[GIVEN TEXT]
########################################

Another nice one on the *daily *chart! *ING Group *on Euronext

The chart says it all...

> first resistance (gap closing) = 8.5 Eur zone 
> second resistance = 10 Eur zone 
> third resistance = 12.5 Eur zone 

Setup :
Buystop @ 7.05 Eur and limit @ 7.15 Eur 
Stoploss @ 5.95 = 3ATR or - _a little bit more agressive _- but still below the latest swinglow point @ 6.30 Eur which is 2 ATR


----------



## goldorak (29 March 2010)

very nice Weinstein candidate for next week : 
*MF Global Ltd.* 

Volume increase  = + 500%!

Setup for tomorrow 29/03/2010 : 
Buystop @ 8.65
Initial stoploss @ 6.80

I'm still in PACR and INGA


----------



## makybe04 (5 May 2011)

Hi everyone, 
Just wondering if anyone had any updated techniques to scan for early stage 2 Weinstein stocks like the OP mentioned?


----------



## pavilion103 (30 June 2011)

########################################

[WHAT YOU ARE ASKED TO DO] Please list every resistance level the forum thread above gives for ING Group, in the order shown.

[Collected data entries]
########################################

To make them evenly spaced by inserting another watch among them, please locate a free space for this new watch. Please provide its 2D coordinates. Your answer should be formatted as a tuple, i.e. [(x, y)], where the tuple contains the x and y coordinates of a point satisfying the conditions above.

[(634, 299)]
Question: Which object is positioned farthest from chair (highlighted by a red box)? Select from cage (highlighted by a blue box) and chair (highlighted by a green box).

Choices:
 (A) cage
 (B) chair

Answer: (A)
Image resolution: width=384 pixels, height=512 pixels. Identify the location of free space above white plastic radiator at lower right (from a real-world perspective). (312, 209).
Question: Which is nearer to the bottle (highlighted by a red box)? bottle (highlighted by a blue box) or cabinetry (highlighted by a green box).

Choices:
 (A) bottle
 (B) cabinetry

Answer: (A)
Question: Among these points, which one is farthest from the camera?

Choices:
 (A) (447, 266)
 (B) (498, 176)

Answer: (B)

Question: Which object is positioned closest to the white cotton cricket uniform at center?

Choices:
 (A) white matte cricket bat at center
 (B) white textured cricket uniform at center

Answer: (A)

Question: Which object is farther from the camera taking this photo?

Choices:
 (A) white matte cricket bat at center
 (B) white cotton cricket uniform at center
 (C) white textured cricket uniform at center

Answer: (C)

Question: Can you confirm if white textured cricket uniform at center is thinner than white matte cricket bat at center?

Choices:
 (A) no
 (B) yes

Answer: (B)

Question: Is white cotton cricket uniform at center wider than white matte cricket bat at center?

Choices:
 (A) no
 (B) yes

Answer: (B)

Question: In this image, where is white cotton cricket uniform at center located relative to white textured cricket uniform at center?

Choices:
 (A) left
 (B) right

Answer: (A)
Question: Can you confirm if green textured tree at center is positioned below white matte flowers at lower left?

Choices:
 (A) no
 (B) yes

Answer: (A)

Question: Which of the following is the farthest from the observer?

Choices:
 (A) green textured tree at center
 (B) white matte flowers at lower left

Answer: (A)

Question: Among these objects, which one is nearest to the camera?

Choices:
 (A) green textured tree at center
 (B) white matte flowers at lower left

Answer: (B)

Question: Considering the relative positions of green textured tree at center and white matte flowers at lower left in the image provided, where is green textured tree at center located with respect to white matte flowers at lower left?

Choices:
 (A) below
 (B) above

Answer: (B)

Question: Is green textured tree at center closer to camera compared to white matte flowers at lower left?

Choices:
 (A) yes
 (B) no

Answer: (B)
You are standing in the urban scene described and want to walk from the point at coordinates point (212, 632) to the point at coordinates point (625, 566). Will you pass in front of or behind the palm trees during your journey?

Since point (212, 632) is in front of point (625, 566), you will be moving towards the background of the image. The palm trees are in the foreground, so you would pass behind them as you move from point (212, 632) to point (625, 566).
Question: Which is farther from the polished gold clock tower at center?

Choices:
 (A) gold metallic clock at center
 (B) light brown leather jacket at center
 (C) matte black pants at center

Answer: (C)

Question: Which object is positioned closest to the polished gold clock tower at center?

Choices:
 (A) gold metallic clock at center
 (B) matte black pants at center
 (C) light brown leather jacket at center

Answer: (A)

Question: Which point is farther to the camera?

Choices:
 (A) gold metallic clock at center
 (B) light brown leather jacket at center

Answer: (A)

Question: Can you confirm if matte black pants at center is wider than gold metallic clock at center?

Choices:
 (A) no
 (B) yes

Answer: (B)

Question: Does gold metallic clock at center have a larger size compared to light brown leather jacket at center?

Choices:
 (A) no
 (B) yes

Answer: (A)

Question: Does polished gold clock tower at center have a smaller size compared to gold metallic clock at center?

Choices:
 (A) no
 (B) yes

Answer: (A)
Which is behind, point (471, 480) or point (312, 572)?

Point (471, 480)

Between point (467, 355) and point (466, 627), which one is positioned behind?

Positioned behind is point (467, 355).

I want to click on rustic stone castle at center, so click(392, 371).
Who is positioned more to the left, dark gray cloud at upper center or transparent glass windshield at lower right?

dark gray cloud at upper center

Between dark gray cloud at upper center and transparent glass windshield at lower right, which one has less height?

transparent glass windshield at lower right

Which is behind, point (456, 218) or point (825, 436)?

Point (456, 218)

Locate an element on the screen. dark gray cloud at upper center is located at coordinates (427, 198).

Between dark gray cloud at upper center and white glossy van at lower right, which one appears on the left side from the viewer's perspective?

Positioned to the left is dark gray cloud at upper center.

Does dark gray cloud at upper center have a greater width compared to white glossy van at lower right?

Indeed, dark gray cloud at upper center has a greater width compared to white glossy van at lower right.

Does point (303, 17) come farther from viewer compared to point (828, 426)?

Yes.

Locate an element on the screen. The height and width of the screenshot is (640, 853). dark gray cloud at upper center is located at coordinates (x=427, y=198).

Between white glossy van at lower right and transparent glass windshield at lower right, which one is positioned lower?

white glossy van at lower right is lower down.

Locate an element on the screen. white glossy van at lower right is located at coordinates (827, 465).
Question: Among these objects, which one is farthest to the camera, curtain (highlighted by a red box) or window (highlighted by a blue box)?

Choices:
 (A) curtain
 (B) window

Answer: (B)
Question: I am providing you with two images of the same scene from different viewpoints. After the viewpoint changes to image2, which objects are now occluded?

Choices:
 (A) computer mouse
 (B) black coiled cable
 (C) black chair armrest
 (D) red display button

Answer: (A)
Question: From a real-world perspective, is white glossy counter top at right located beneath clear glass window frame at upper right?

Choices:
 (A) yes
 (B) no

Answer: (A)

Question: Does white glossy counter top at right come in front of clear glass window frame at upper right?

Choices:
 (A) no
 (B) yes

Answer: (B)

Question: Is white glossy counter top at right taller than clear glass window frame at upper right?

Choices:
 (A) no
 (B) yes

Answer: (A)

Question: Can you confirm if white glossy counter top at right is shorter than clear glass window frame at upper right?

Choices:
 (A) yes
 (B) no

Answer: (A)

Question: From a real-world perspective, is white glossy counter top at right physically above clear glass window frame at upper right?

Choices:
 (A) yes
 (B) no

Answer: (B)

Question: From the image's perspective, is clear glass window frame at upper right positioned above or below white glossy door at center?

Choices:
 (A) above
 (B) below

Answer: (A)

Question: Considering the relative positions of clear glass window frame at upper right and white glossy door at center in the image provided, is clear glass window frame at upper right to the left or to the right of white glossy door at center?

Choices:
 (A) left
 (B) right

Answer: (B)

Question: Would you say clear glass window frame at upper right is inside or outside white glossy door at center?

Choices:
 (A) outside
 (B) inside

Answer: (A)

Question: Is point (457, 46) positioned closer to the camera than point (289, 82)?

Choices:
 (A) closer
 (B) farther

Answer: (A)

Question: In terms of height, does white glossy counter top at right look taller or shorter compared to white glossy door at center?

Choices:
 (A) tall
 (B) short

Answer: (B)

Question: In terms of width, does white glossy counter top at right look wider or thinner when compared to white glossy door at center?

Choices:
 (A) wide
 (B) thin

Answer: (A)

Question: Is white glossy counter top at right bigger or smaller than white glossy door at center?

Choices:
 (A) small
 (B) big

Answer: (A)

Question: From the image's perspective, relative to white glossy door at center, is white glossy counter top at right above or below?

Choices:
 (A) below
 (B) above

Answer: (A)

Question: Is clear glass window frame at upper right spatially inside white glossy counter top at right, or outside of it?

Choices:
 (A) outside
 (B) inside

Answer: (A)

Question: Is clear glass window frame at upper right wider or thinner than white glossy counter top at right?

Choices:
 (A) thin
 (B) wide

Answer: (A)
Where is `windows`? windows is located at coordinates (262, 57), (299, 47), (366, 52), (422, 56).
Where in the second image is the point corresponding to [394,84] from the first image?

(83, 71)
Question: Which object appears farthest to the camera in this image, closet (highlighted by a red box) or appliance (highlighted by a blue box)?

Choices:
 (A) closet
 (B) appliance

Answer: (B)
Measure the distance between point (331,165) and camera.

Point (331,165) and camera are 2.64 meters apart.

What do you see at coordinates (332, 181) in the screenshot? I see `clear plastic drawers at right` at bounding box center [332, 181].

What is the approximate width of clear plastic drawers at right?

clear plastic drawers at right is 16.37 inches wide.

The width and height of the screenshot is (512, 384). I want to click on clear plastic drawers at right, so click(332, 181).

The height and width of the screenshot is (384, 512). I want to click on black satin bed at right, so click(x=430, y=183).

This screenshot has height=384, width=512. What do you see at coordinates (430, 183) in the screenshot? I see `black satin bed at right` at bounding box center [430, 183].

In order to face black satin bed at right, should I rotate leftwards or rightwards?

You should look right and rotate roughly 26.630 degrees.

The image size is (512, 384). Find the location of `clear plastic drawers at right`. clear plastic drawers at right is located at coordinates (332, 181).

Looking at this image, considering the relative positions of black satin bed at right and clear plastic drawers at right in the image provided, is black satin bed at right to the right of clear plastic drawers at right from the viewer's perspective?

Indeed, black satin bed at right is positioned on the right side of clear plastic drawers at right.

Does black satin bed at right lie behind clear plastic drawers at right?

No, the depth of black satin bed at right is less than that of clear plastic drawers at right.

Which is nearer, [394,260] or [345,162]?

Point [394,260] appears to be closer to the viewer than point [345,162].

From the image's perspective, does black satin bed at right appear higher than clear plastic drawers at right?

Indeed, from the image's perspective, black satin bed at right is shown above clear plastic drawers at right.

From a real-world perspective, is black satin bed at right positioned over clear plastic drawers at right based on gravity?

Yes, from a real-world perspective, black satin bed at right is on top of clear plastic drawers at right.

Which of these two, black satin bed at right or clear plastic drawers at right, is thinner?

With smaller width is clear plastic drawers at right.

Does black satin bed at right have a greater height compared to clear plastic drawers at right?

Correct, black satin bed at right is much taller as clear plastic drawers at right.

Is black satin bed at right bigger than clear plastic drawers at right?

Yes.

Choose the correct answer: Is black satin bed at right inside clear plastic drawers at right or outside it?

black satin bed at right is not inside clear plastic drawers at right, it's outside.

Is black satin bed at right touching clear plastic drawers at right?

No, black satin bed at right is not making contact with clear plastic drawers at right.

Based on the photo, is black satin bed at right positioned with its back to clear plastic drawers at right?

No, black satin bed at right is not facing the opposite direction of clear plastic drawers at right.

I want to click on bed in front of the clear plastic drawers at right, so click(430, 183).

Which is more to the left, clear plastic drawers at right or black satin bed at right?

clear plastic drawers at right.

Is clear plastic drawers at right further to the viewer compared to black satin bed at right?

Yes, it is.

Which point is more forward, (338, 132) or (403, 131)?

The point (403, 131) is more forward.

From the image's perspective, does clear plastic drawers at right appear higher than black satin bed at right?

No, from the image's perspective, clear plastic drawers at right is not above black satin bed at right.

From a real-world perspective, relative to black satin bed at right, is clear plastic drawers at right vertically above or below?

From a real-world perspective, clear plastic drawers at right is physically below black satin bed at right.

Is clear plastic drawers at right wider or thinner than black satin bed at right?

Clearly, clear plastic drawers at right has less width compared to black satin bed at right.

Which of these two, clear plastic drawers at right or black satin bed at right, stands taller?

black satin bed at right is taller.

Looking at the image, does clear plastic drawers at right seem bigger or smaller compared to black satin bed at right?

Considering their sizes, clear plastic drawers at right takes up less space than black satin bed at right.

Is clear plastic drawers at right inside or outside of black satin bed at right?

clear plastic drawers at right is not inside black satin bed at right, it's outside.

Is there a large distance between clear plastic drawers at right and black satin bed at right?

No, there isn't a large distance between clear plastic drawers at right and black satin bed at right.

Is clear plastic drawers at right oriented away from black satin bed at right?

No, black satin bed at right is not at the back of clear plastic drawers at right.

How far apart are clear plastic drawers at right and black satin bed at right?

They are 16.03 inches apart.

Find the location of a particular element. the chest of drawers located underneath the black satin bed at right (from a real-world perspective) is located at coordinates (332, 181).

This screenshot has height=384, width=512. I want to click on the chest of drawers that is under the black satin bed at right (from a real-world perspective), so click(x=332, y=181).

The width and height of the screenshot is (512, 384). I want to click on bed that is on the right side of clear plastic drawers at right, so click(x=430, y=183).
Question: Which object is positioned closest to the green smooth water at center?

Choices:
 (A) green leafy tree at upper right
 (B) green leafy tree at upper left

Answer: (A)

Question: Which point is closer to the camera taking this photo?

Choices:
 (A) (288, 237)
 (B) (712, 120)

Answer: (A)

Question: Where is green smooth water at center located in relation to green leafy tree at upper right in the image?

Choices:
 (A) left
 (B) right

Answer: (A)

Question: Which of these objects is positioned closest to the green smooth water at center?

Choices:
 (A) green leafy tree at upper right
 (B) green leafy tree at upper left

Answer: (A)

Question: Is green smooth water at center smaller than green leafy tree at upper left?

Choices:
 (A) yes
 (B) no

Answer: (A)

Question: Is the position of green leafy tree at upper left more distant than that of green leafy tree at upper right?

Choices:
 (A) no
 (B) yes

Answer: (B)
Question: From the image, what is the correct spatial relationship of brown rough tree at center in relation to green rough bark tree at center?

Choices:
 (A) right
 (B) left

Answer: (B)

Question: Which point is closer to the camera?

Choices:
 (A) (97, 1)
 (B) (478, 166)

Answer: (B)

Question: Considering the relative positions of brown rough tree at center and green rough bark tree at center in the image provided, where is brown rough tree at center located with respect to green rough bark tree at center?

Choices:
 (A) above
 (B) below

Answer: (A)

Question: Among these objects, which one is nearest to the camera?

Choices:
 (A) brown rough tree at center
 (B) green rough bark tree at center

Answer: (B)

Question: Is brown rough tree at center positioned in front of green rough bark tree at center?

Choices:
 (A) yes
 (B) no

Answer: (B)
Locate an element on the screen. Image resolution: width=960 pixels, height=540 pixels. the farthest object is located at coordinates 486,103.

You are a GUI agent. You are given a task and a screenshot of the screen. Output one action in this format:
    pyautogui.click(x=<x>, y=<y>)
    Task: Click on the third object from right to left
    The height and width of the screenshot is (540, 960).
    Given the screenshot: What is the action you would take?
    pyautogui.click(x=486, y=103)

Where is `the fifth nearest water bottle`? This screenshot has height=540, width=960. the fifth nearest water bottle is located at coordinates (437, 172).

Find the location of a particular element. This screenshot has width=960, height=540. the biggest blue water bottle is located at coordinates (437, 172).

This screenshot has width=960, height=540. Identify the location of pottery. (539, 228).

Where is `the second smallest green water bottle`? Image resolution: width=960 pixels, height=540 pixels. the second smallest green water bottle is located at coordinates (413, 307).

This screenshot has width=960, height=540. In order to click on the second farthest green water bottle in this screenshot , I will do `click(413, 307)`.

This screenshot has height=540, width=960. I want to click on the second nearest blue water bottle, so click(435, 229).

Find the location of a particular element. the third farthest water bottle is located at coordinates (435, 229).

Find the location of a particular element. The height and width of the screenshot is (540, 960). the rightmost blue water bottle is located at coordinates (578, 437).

########################################

[EXPECTED OUTPUT]
- First resistance (gap closing): 8.5 Eur zone
- Second resistance: 10 Eur zone
- Third resistance: 12.5 Eur zone